'Israel ready for concessions'
2007-04-23 19:55
Jerusalem - Prime Minister Ehud Olmert said on Monday Israel is prepared to make "far-reaching compromises" and "very painful concessions" to achieve peace with its neighbours.
Speaking at a ceremony marking Israel's Memorial Day, Olmert said the country owed its fallen soldiers to continue "the vital effort to achieve the peace we long for" and to "seriously consider every diplomatic initiative".
The 22-country Arab League recently renewed a 5-year-old Saudi initiative offering Israel peace with the Arab world in return for giving up all of the territories it captured in the 1967 Mideast war.
The plan also calls for a solution for Palestinian refugees and their millions of descendants.
Israel objects to a full withdrawal to the pre-1967 lines and has ruled out any return of refugees to former homes inside Israel.
Nonetheless, Olmert has welcomed the Saudi plan as a basis for negotiations.
"We will respect those of our neighbours who desire peace with us," said Olmert at a second ceremony on Monday for Israeli civilians killed in Arab attacks.
Jump-start peace efforts
Israel would "discuss diplomatic agreements and the future of the ties between us with goodwill and readiness to make painful concessions," he said.
But referring to militants targeting Israelis, Olmert vowed Israel "will never cease to pursue them and strike at them until they are destroyed".
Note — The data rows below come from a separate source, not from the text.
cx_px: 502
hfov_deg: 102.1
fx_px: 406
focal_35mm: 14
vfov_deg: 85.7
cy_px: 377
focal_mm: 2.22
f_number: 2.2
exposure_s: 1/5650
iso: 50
Olmert recently started a dialogue with Palestinian President Mahmoud Abbas in hopes of jump-starting stalled peace efforts. At the same time, Israel has been pushing forward with its war against Palestinian militants.
Nine Palestinians were killed in fighting with Israel at the weekend. Most of the dead were militants, but Palestinians said at least two civilians, including a 17-year-old girl, were killed.
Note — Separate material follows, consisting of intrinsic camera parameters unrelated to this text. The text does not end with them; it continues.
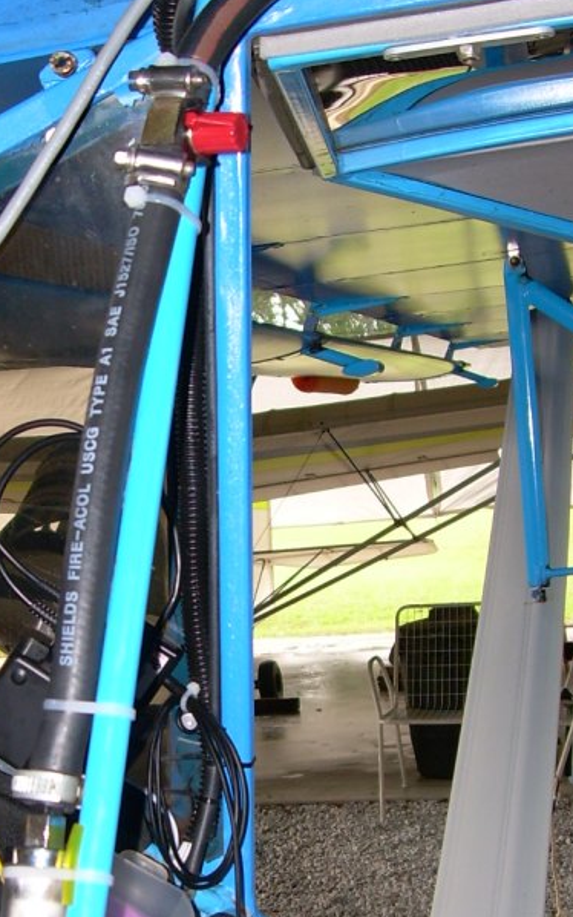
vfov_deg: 29.6
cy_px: 604
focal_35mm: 69
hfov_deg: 18.7
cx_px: 104
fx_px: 1723
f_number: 2.8
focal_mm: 6.3
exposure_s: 1/60
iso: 50
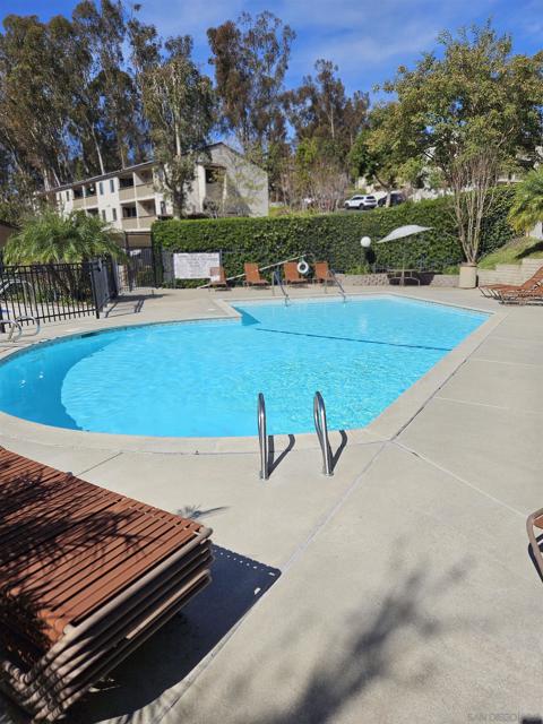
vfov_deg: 73.9
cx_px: 272
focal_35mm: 23
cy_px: 362
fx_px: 481
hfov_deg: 58.9
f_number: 1.8
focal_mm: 5.4
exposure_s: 1/3628
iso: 25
The upswing in violence drew calls from Palestinian moderates for Abbas to cut off contacts with Olmert, while the Islamic militant group Hamas, which sits in a coalition government with Abbas' Fatah movement, called for renewed attacks against Israelis.
In continuing violence, Palestinian militants fired a rocket into southern Israel on Monday.
'A difficult decision'
On Saturday, a homemade rocket hit a home in the southern Israeli town of Sderot. No one was injured.
In his Memorial Day speeches, Olmert also mentioned possible prisoner swap deals for the release of an Israeli soldier held by Hamas-linked militants in Gaza and for two others held by Hezbollah guerrillas in Lebanon.
Olmert said his government would not repeat "mistakes made in the past" by releasing prisoners who then carried out more attacks against Israelis.
But Olmert said there would be "no escape in the end from making a difficult decision" on trading prisoners for the captured Israeli troops.
In Lebanon, a top Hezbollah official said on Sunday UN-mediated negotiations on a prisoner swap are going on in a "serious" manner, but so far there have been no results.